Personally, I do not approve of bombs, save under extraordinary circumstances, but I can understand their vogue in Russia. And this I know, that the terrorist—the assassin of the revolution—usually pays greater heed to safeguarding the bystanders than the government ever does.
The slayer of the Grand Duke Sergius allowed five opportunities for striking his victim to go by, because the Grand Duchess Elizabeth was by his side and her death was not desired.
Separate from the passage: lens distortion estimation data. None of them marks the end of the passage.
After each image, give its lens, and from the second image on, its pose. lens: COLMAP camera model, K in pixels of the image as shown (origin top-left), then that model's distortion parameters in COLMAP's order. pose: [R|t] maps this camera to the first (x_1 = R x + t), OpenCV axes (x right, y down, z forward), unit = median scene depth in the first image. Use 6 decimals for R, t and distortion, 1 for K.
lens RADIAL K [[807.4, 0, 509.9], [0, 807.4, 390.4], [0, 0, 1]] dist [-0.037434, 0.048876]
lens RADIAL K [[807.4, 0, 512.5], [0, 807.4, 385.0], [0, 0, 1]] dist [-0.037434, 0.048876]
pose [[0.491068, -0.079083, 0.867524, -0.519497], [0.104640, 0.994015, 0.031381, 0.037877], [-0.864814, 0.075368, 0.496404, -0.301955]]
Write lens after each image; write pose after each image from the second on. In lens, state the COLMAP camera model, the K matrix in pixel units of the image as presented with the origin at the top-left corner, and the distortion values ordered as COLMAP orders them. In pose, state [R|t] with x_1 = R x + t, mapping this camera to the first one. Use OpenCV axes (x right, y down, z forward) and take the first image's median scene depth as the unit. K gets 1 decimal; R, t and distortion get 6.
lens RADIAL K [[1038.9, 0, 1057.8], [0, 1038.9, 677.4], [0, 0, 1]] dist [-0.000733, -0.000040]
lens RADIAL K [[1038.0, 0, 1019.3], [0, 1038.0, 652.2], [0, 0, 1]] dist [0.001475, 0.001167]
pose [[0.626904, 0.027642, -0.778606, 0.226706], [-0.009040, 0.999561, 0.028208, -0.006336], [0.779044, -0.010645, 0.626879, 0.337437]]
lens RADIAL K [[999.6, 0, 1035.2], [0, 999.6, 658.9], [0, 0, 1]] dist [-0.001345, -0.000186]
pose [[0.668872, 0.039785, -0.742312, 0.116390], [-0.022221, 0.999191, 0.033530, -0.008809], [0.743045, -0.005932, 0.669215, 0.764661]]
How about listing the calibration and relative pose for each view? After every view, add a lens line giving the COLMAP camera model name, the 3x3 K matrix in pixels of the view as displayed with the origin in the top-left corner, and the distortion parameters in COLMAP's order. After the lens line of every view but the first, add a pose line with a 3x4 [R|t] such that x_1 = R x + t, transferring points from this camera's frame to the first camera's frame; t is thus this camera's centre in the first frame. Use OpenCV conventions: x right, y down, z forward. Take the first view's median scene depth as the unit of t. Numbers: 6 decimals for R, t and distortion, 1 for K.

Zinaida Konoplannikova, who shot General Min at Peterhof in August, sacrificed her own life to save the lives of some children. On a certain morning when the general left his home he was approached by Zinaida, who was accompanied by one comrade. She held a velvet work-bag in one hand. In the bag was a bomb, in her pocket was a Browning revolver; Zinaida meant to do her work well. As she was on the point of passing the general and dropping the bomb two children ran toward her and flung themselves at her skirts. She carefully raised the bag above their heads, and turning to her comrade said: “I can not—the children.” That same afternoon Zinaida waited for General Min near the railroad station. Again she carried the velvet work-bag, and in her pocket the Browning. The station was almost deserted. She determined to use the bomb and attempt escape. The bomb would make sure her victim and occasion enough commotion to perhaps enable her to get away unnoticed. But when the general appeared he was accompanied by his wife and daughter. Like a flash she weighed the choice—the bomb would kill the general and the two women, but perhaps cover her escape. The revolver meant the general’s death and her own and no other. There was no hesitancy. Her hand reached for the Browning, and General Min fell. As soldiers rushed upon her she motioned them back, shouting “Careful! Careful! This is a bomb!” The soldiers hesitated. Zinaida gently put down the bomb, and gave herself up. In the dead of night, September 10, 1906, in the grim and sinister courtyard of the famous Schlüsselburg fortress Zinaida was hanged.
Many times have these “terrorists” shown similar care for the lives of the innocent. At least two or three sacrificed their lives during a Maximalist incident which is described at length in the following chapter, by the insistent daring of the “protecting party” in keeping the crowd of passers-by back from the zone of fire.